In his spare time, Nek Chand, who was working at that time as government roads inspector, began collecting materials from demolition sites around the city. He recycled these materials into his own vision, toiling away secretly in the dead of the night riding on bicycle to the jungle for close to two decades to create the marvel.
But the artist initially had a tough time to save his creation. When it was first discovered in 1975, the authorities threatened it with demolition, claiming it had violated strict planning laws that protected Le Corbusier’s 'City Beautiful', where everything had to be a part of the master plan.
According to the Chand's Foundation, many politicians had then demanded Rock Garden's destruction as an illegal development. Others, following public opinion, ensured that the Rock Garden became a well funded public park.
Nek Chand was relieved of his duties and given a salary to continue with the expansion of the Rock Garden with the title 'Creator-Director'. In addition, the city authorities funded a force of labourers to help install all his sculptures in the mosaic courtyards.

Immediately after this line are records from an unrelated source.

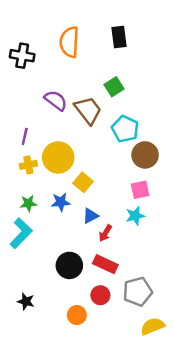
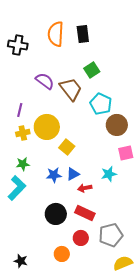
black rectangle: (119, 37) -> (83, 34), moved
pink square: (140, 190) -> (126, 153), moved
blue star: (61, 202) -> (54, 175), moved
red arrow: (105, 233) -> (85, 188), turned 48
black star: (26, 301) -> (21, 261), moved

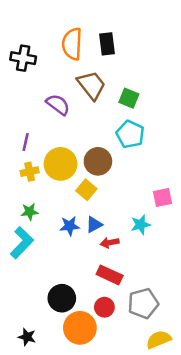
green square: (92, 70) -> (129, 98), moved, turned -35
brown trapezoid: (71, 89) -> (92, 85), moved
brown circle: (117, 125) -> (98, 161), moved
black circle: (56, 214) -> (62, 298), moved
orange circle: (62, 254) -> (80, 328), size x1.6

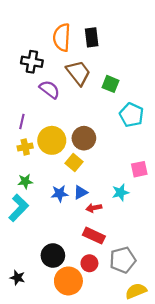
black cross: (23, 58) -> (32, 62), moved
cyan pentagon: (130, 134) -> (132, 115), moved
black star: (27, 337) -> (17, 278), moved

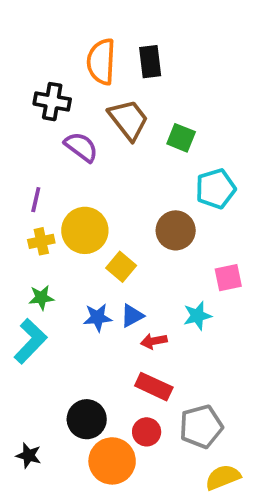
cyan pentagon: (132, 115) -> (216, 189), turned 30
brown circle: (84, 138) -> (176, 230), moved

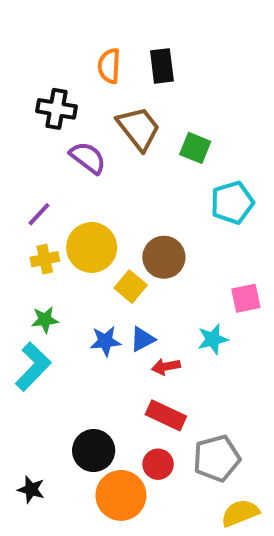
orange semicircle: (101, 62) -> (109, 66), size x0.7
purple line: (36, 200) -> (39, 214), turned 30
brown circle: (176, 230) -> (164, 257), moved

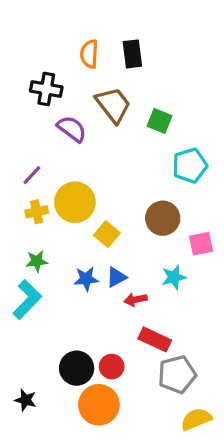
brown circle: (164, 257) -> (163, 218), moved
red rectangle: (166, 415) -> (155, 339), moved
red circle: (158, 464) -> (112, 367), moved

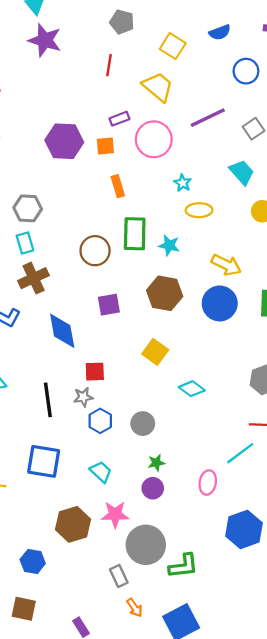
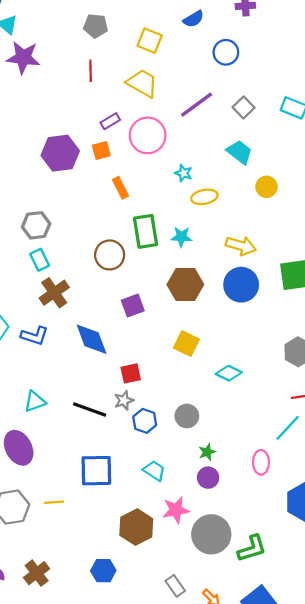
black line: (48, 400) -> (90, 410), turned -52
gray rectangle: (119, 576) -> (175, 586), moved

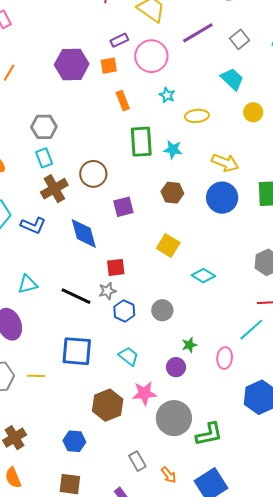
cyan star: (184, 173) -> (167, 95), moved
brown circle: (110, 255) -> (93, 174), moved
brown hexagon: (185, 285) -> (172, 193), size x0.7
green star: (207, 452) -> (189, 345), moved

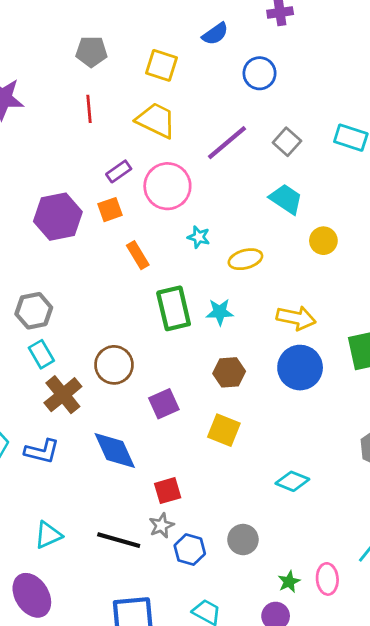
yellow square: (168, 245) -> (224, 430), moved
pink ellipse: (225, 358) -> (327, 579), moved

In 1997, the Nek Chand Foundation, a registered charity, was formed with the aim of supporting the artist's work and raising awareness about the garden world-wide.
Nek Chand's ninetieth birthday in December 2014 was celebrated with great enthusiasm by the people and Chandigarh Administration. To mark the occasion, crowds had gathered at the Rock Garden for organised festivities at which Nek Chand was greeted by well-wishers and he had cut a big cake specially made for the occasion.
For the past more than 15 years, international volunteer groups had been visiting and working at the Rock Garden, completing a wide variety of tasks including large-scale mosaic work, as well as forming important connections with Rock Garden staff and visitors. The garden is maintained by the Nek Chand Foundation.